Directions: From the records below, copy each line in which the string "bebilderte" occurs.

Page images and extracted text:
::::
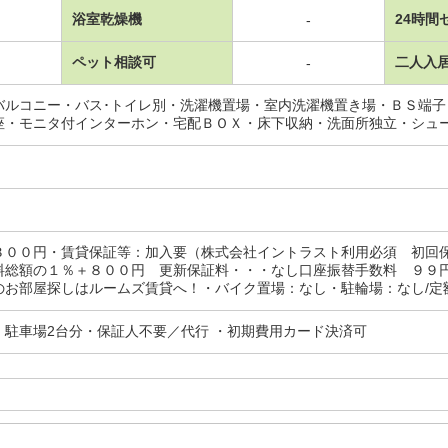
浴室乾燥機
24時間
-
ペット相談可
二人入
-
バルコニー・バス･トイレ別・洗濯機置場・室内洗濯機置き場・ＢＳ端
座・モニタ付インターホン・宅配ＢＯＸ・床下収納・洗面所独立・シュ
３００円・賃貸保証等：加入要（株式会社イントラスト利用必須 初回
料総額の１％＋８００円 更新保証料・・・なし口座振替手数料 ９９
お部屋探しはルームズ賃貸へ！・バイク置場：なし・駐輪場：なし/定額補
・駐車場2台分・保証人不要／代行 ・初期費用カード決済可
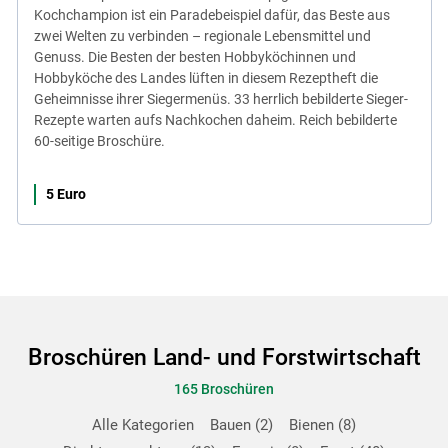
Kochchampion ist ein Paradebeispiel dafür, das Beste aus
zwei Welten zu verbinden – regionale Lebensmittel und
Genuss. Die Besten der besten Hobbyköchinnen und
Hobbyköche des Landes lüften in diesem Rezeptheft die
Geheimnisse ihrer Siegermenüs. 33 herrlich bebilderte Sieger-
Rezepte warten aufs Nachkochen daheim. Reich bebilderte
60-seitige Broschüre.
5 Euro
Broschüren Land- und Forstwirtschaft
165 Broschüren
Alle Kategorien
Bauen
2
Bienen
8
::::
Answer below:
Geheimnisse ihrer Siegermenüs. 33 herrlich bebilderte Sieger-
Rezepte warten aufs Nachkochen daheim. Reich bebilderte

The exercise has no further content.